I gelidi mari di Titano nascondono un mistero: la superficie liquida sembra spumeggiare. Le immagini ci mostrano un andirivieni di elementi che appaiono e scompaiono. Potrebbe trattarsi di bolle? Lo pensano Daniel Cordier e Gérard Liger-Belair, due scienziati dell’Università di Reims Champagne-Ardenne, Francia, determinati a scoprire come possano essersi generate le bolle nel peculiare ambiente marino.
Avvistato per caso nel 1655 dall’astronomo olandese Christiaan Huygens durante l’osservazione degli anelli di Saturno, Titano è la luna più grande del “Signore degli anelli” e, a causa della somiglianza alla Terra, è uno dei target preferiti dagli studiosi. La sonda Cassini ha scandagliato a fondo Saturno e le sue lune, ma non ha potuto sciogliere l’enigma dei mari di Titano, piuttosto astrusi. Sarà che sono tossici, composti da idrocarburi, e lambiscono spiagge ghiacciate immerse in una atmosfera di azoto, alla disagevole temperatura di -180° gradi Celsius.

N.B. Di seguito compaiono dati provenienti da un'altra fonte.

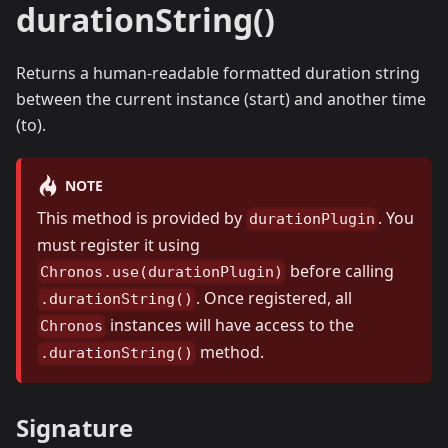
durationString()
Returns a human-readable formatted duration string
between the current instance (start) and another time
(to).
NOTE
This method is provided by
. You
durationPlugin
must register it using
before calling
Chronos.use(durationPlugin)
. Once registered, all
.durationString()
instances will have access to the
Chronos
method.
.durationString()
Signature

Dapprima, sul nordico Mare Ligeia, era apparsa la “magic island”, una zona chiara sulla superficie. La forma appariva e scompariva dalle osservazioni radar. Cordier and Liger-Belair avevano deciso di iniziare i loro studi dalla “magic island”, ritenuta una formazione di bolle. Per gli studiosi, si tratterebbe di azoto, originariamente dissolto nella distesa liquida di metano ed etano, che dal fondo risale in superficie. Secondo i calcoli e le simulazioni di Cordier and Liger-Belair, sarebbe il fenomeno della nucleazione eterogenea a portare le bolle a formarsi a decine di metri di profondità, a contatto con il fondo marino o con sedimenti e particelle, per poi risalire, in colonna, aggregandosi e raggiungendo dimensioni di almeno due centimetri, rilevabili dal radar.